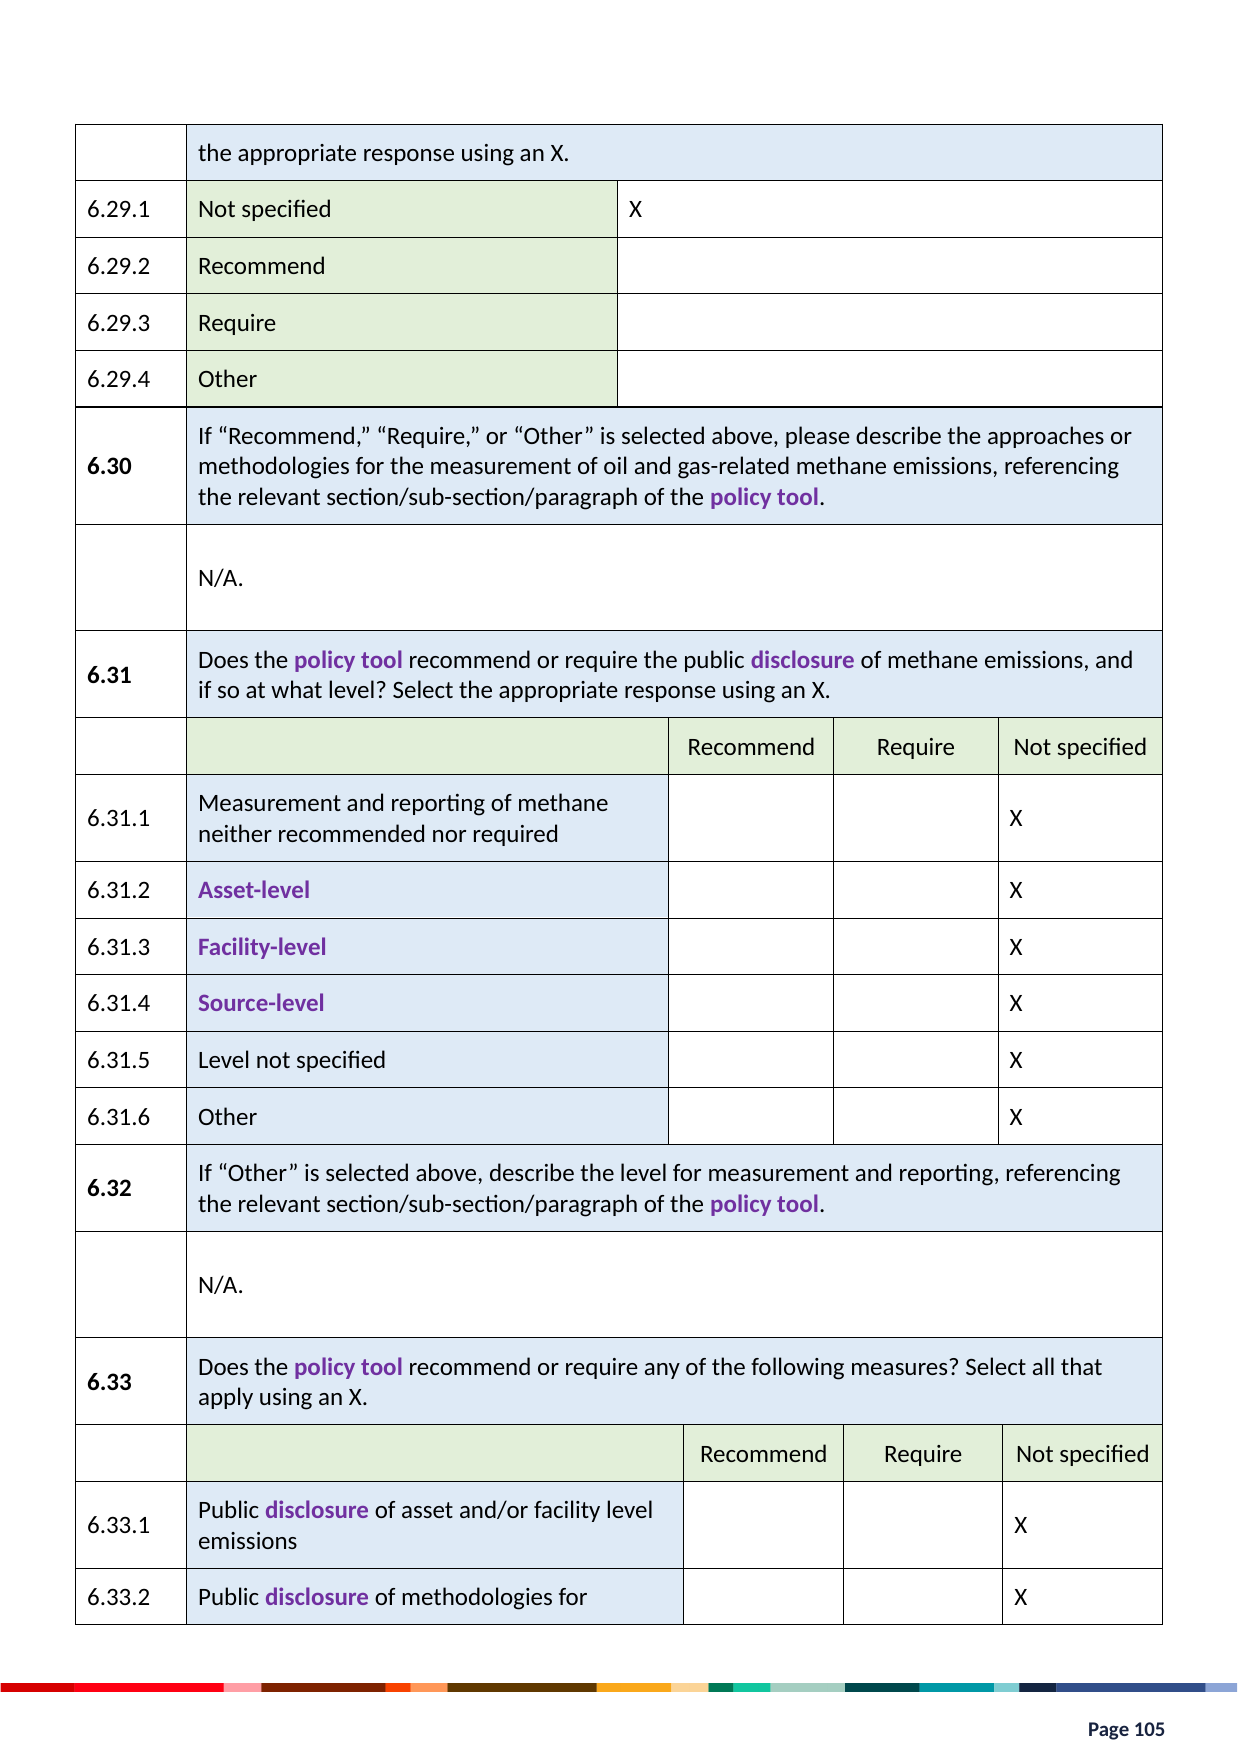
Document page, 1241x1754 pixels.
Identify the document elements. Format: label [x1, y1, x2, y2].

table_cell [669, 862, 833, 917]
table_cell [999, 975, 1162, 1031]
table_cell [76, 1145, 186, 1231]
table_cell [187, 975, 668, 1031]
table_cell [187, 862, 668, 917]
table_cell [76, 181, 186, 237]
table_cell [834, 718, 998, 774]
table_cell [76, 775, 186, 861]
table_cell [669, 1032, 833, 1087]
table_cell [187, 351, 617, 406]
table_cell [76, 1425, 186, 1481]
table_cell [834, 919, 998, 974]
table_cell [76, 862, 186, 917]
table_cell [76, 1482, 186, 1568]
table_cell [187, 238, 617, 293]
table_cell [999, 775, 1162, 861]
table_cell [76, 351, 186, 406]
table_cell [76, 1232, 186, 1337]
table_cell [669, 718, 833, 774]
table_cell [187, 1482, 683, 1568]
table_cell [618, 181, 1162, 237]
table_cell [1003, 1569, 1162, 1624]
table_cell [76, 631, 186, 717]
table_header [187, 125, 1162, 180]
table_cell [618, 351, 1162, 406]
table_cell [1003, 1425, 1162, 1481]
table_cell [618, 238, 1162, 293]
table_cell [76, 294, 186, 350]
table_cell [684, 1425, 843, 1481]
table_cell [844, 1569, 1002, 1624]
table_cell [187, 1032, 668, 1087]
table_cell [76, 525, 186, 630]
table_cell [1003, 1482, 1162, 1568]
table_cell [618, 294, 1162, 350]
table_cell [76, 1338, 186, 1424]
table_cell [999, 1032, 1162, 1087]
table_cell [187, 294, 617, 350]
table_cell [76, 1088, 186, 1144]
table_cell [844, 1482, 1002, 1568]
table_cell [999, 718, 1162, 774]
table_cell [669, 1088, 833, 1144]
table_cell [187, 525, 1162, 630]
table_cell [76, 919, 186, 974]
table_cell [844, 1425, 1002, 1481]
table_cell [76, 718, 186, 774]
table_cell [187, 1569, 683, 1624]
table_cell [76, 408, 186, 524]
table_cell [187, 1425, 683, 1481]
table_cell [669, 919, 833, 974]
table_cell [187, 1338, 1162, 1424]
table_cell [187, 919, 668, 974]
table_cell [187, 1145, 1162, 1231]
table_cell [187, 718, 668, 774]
picture [0, 1683, 1236, 1692]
──────────────────────────────
▶ [WHAT IS EXPECTED]:
Only the lines above starting at the line that holds "table_cell [187, 351, 617, 406]" and ending at the line that holds "table_cell [76, 351, 186, 406]" are to be repeated, exactly and in full.

▶ [EXERCISE RESULT]:
table_cell [187, 351, 617, 406]
table_cell [76, 1425, 186, 1481]
table_cell [834, 919, 998, 974]
table_cell [76, 862, 186, 917]
table_cell [76, 1482, 186, 1568]
table_cell [187, 238, 617, 293]
table_cell [999, 775, 1162, 861]
table_cell [76, 351, 186, 406]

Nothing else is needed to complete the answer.